Thursday, November 05, 2009

Haiti’s Minimum Wage Struggle

Choice Between Super-Profitability and Two Meals a Day

BASICS #16 (Nov / Dec 2009)

by Niraj Joshi

The United Nations Security Council has just voted to extend the UN “peacekeeping” mission in Haiti (MINUSTAH) for another year. MINUSTAH will now enter its sixth year of illegal occupation, in violation of both the Haitian constitution and international law. The military force was imposed on Haiti in June 2004 and used to violently contain and repress the popular resistance to the western-backed 2004 coup d’etat against President Aristide. Since the 2006 election of President Preval, it has been used to violently contain and repress popular resistance to the neoliberal and imperialist program imposed on the Haitian government, and which has only worsened poverty and increased misery on the Caribbean island.

Such has been the case in the last months when several thousand workers and students have tirelessly protested President Preval’s failure to raise the minimum wage in Haiti. The protestors were brutally repressed by MINUSTAH and the Haitian police, with at least two demonstrators killed and several others beaten and arrested.

Haiti has the lowest minimum wage in the hemisphere. In May of this year both chambers of the Haitian parliament voted to increase the minimum wage from the daily 70 gourdes to 200 gourdes ($5.32 Cnd). The current 70 gourdes is not even enough to cover transportation and two meals a day. Even the proposed 200 gourdes is not an actual increase but rather an adjustment, since inflation has soared drastically beyond the purchasing power of the minimum wage. However, it is a small step toward alleviating the rampant poverty endured by Haitian workers. The last minimum wage raise happened in 2003 under President Aristide, but was immediately revoked by the western-installed dictatorship after Aristide was kidnapped by the joint forces of U.S., Canada, and France.

But under foreign occupation, President Preval has yielded to the demands of international institutions, foreign governments and the business sector. He has blocked the wage raise arguing it would hurt the country’s maquialdora sector (the tax-exempt plants that assemble products mostly for export and that is slated for expansion – but that produces some of the most exploitive and precarious employment in the country). Foreign factory owners, such as Canada’s Gildan Activewear, have threatened to shut down because they cannot afford to pay the higher wages (Gildan cleared 150 million in profits this year and projects a free cash flow of $600 million over the next 3 years).

A compromise of a woefully deficient raise to 125 gourdes is likely to be passed. However, the foreign investor’s export zones (where most of the lowest paid jobs exist) will be exempt! Haiti under American, Canadian and UN occupation remains on its neoliberal course despite the moderately contrary efforts of some of its legislators.
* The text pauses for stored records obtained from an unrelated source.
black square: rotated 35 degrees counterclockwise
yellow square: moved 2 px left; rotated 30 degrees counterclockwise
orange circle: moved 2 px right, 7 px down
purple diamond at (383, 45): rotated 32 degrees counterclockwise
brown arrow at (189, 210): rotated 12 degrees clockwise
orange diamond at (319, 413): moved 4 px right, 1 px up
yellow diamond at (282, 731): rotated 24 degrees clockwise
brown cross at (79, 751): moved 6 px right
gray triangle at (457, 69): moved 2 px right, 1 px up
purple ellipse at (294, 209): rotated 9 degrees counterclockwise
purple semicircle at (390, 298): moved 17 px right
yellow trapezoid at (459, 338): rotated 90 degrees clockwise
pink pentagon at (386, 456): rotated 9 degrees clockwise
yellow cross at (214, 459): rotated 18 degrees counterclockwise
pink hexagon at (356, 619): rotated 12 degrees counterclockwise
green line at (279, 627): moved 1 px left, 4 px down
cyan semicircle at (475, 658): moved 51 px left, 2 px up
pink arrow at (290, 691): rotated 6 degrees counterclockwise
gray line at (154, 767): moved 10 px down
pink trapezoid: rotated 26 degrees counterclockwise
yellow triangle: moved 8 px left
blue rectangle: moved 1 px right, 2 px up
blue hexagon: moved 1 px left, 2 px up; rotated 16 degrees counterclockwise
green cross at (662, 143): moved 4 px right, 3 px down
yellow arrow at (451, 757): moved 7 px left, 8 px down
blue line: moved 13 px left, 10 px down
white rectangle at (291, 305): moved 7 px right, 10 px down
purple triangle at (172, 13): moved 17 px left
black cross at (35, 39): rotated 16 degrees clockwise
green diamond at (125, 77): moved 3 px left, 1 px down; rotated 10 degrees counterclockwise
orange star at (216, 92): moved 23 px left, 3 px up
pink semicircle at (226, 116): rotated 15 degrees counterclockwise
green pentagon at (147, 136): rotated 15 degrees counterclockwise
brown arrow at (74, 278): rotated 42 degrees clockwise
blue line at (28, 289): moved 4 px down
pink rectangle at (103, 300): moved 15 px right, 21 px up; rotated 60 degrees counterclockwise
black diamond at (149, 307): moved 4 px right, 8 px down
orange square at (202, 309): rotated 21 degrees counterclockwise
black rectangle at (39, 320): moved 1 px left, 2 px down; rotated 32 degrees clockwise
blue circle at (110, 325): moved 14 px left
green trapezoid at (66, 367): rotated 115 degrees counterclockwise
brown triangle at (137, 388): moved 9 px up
And if outraged Haitian workers chose to resist with strikes or protests, the MINUSTAH “peacekeeping” forces will be on site to take up their military position and lead the unruly back to their slave-like posts.
Demonstrators rally outside the Haitian Parliament to demand a minimum wage increase to 200 gourdes ($5 dollars / day) - which would still remain the lowest wage in the western hemisphere.